*Text block*
....

From tears of fear and anxiety to tears of pure, unmitigated joy, it's been a long, long year. After saying goodbye to family and friends in a gut-wrenching ceremony last winter, the soldiers of the 322nd Engineer Battalion were all smiles as they returned to Decorah/Northeast Iowa Tuesday afternoon after a 10-month deployment in Afghanistan.

For nearly a year, the friends and relatives of the valiant servicemen and women of the 322nd have been holding their breath and praying for the safe return of their loved ones. But that great weight of apprehension has finally been lifted. They have all returned safe and sound, and for the first time in a long, long while, sleepless nights will be transformed into blissful slumber knowing their soldier is no longer in harm's way.


Appropriately enough, the members of the 322nd were met with a heartfelt and rousing ovation as they paraded down Water Street and were then honored with a ceremony at the Decorah High School auditorium.

Decorah Mayor Don Arendt officially proclaimed January as "Welcome Home Month" in the city and penned a proclamation that sums up their heroic tour of duty perfectly:

"The military unit has faithfully served for the past year in the War on Terror in Afghanistan. The unit's members have loyally fulfilled their duties in protecting all United States citizens.

"Unit members have worked with Afghanistan officials to improve living conditions and quality of life for all Afghani people.

"The people of the Decorah community and Winneshiek County recognize the sacrifices these troops and their families have made and hardships they have endured."

Arendt then went on to emphasize that the month of January will be dedicated to thanking the active Reservists who have returned to our community.

As the parents of a son who served two one-year tours of duty with the U.S. Army in Iraq and was wounded when his unit was ambushed, my wife, Sarah, and I can relate to the great sense of relief and unrestrained happiness of those who have been nervously awaiting the 322nd's return.

....

*Records provided*
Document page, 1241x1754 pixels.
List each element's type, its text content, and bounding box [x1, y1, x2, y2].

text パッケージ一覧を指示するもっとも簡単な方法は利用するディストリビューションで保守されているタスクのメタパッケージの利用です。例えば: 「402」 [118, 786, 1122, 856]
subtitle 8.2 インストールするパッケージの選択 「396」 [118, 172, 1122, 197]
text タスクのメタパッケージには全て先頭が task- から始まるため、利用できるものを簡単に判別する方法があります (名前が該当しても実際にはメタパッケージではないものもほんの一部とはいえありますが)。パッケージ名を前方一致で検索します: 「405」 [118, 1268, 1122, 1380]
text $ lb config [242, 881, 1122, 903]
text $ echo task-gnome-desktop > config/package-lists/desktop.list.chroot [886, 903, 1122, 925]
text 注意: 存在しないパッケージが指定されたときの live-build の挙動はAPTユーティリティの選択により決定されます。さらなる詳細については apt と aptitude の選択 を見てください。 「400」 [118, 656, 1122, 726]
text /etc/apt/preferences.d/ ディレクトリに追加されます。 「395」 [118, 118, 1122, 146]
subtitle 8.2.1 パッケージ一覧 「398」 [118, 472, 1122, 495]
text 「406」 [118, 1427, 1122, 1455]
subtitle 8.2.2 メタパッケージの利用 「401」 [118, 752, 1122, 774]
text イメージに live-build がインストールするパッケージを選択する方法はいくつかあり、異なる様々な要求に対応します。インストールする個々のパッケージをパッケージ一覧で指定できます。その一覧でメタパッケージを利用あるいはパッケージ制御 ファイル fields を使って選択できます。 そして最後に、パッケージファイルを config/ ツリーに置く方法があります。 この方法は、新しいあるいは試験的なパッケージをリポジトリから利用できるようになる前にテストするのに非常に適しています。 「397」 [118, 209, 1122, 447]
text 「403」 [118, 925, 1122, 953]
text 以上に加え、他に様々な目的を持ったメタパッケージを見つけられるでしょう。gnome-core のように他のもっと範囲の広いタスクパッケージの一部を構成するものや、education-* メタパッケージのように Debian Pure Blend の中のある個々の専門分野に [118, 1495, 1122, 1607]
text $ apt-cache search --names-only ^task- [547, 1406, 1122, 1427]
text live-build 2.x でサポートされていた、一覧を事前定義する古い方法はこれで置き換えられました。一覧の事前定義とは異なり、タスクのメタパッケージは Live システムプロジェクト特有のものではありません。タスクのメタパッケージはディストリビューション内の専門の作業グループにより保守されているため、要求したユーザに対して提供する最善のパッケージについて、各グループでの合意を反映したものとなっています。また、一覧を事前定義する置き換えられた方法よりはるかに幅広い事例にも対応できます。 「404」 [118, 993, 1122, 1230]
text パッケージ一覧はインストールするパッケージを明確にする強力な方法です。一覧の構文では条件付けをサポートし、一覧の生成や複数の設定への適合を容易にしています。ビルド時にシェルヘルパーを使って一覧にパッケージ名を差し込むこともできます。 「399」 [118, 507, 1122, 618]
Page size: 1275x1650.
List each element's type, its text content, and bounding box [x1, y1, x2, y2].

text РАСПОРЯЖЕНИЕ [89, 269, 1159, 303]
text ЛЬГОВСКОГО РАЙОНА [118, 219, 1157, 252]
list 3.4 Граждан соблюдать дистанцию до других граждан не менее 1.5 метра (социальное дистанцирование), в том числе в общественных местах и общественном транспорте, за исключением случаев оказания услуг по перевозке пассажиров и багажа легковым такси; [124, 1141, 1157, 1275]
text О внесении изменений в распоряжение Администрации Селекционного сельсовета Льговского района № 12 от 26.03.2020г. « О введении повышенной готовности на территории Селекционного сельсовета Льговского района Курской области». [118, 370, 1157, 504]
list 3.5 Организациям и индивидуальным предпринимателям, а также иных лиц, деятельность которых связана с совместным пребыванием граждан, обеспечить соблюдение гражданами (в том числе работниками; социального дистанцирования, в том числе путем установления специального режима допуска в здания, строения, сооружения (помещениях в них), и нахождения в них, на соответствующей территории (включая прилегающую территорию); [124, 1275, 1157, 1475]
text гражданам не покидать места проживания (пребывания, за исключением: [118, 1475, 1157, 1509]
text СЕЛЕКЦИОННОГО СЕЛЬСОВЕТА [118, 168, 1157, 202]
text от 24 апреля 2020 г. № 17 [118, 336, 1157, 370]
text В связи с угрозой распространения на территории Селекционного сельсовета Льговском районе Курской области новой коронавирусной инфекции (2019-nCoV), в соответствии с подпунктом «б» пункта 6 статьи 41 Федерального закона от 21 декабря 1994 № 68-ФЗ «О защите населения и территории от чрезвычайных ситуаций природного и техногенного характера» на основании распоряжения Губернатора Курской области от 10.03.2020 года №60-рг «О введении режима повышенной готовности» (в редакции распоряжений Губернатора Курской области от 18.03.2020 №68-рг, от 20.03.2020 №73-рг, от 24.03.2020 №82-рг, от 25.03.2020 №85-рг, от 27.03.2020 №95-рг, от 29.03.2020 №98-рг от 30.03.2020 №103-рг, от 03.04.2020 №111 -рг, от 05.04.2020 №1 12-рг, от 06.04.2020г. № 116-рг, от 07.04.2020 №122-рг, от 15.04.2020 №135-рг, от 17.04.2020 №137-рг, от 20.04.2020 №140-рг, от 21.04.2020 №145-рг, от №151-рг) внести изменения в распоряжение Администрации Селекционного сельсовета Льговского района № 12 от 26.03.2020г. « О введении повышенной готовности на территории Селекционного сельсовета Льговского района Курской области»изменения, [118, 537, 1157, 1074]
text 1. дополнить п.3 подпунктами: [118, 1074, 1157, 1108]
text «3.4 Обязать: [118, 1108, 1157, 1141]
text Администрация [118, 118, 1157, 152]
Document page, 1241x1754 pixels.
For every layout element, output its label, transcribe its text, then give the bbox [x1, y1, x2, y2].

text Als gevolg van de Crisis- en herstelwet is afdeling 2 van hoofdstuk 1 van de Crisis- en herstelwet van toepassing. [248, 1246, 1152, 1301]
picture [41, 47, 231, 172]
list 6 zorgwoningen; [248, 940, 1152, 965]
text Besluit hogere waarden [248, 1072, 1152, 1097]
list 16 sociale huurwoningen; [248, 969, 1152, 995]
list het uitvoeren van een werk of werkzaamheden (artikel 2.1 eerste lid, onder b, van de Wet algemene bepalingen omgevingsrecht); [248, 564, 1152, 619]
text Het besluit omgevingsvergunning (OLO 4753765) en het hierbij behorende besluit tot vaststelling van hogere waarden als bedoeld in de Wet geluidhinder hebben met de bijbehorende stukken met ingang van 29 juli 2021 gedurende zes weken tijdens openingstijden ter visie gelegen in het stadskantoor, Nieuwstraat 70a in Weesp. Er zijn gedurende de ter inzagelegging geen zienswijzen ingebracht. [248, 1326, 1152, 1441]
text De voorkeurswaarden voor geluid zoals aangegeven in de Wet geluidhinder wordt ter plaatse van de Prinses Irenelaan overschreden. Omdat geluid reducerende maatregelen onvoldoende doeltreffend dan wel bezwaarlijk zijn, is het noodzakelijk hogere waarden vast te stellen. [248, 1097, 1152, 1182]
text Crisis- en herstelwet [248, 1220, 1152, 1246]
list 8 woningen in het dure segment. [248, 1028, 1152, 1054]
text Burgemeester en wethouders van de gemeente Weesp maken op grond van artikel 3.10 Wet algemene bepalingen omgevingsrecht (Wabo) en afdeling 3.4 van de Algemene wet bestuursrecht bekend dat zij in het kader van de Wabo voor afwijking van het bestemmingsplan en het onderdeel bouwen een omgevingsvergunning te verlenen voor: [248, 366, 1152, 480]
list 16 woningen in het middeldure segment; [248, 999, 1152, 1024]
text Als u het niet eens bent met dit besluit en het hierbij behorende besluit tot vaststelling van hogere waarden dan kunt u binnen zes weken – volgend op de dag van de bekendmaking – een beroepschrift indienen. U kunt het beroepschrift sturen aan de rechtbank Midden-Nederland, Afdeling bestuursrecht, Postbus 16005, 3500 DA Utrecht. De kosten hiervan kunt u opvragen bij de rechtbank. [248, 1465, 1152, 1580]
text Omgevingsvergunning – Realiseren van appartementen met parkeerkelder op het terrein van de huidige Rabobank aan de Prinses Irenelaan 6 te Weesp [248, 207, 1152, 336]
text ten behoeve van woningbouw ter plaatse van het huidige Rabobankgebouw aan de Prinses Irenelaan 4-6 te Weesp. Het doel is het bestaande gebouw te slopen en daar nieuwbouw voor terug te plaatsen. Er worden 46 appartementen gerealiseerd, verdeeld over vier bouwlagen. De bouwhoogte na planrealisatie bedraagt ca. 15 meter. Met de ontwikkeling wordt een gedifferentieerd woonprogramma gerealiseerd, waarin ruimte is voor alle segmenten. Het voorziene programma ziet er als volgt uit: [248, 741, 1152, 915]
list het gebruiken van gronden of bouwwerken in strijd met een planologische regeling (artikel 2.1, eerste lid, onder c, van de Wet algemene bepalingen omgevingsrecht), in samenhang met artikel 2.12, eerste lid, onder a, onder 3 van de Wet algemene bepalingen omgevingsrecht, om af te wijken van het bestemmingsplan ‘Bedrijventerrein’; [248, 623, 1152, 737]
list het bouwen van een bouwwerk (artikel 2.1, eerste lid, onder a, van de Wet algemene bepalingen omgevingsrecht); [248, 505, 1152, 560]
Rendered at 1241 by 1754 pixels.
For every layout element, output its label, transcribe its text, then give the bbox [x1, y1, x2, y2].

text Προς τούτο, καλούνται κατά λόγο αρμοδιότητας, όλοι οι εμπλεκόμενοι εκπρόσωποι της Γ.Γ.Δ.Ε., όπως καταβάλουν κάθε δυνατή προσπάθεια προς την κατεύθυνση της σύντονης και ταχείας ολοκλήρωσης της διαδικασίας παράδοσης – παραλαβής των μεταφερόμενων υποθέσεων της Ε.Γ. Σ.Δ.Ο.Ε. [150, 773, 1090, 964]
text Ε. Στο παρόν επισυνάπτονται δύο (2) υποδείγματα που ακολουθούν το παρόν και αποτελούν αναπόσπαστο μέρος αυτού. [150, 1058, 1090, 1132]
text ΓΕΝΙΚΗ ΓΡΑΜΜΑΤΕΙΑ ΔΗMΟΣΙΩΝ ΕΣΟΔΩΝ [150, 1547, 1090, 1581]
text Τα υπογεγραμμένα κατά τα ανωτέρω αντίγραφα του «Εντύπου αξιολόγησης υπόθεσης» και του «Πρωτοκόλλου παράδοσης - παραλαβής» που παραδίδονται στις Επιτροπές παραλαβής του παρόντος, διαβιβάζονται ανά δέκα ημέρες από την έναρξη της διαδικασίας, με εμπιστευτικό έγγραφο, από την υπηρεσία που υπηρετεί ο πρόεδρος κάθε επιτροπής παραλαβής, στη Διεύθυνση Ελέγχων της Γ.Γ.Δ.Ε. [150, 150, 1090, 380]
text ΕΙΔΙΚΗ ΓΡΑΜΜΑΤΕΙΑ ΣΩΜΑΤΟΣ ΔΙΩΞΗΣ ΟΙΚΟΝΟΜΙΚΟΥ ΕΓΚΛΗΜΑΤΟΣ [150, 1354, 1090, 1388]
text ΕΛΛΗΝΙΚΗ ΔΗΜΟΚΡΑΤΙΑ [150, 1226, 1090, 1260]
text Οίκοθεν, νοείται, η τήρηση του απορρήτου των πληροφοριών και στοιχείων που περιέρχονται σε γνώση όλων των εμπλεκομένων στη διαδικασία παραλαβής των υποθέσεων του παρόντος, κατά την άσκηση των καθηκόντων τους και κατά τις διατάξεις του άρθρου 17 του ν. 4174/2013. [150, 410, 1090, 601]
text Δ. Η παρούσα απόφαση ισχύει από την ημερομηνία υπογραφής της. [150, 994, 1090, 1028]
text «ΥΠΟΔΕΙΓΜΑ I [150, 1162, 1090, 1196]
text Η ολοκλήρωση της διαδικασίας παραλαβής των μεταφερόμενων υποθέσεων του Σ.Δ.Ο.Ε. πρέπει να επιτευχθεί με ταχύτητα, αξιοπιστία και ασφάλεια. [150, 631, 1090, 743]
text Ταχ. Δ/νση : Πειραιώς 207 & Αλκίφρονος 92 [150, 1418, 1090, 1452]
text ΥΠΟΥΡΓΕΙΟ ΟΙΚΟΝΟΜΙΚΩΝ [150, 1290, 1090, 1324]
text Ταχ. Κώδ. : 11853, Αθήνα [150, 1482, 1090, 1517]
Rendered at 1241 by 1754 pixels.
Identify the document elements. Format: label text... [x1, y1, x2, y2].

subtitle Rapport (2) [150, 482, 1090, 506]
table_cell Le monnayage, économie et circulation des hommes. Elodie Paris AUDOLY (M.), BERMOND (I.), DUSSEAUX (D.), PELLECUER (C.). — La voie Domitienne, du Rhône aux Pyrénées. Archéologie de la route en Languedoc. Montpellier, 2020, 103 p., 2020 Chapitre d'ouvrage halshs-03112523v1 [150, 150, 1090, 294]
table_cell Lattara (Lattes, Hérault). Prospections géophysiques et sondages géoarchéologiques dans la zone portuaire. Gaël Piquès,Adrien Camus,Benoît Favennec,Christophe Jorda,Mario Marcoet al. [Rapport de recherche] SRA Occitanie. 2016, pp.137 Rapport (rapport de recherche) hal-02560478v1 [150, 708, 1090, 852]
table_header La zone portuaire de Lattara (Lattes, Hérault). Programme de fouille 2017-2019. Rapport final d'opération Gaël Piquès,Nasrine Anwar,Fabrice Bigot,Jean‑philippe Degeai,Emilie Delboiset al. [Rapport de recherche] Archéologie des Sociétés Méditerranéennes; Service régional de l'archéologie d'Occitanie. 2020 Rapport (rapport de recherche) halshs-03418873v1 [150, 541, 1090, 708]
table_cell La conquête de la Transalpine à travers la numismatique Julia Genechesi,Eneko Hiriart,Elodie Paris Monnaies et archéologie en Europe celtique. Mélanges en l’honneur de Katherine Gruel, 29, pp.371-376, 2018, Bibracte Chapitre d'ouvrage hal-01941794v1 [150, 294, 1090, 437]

....

*Work required*
Please write out, word for word, the part of the homecoming article that opens with the words containing "Decorah Mayor Don" and closes with "to our community.". The entries were drawn from a different source.

*Answer in full*
Decorah Mayor Don Arendt officially proclaimed January as "Welcome Home Month" in the city and penned a proclamation that sums up their heroic tour of duty perfectly:

"The military unit has faithfully served for the past year in the War on Terror in Afghanistan. The unit's members have loyally fulfilled their duties in protecting all United States citizens.

"Unit members have worked with Afghanistan officials to improve living conditions and quality of life for all Afghani people.

"The people of the Decorah community and Winneshiek County recognize the sacrifices these troops and their families have made and hardships they have endured."

Arendt then went on to emphasize that the month of January will be dedicated to thanking the active Reservists who have returned to our community.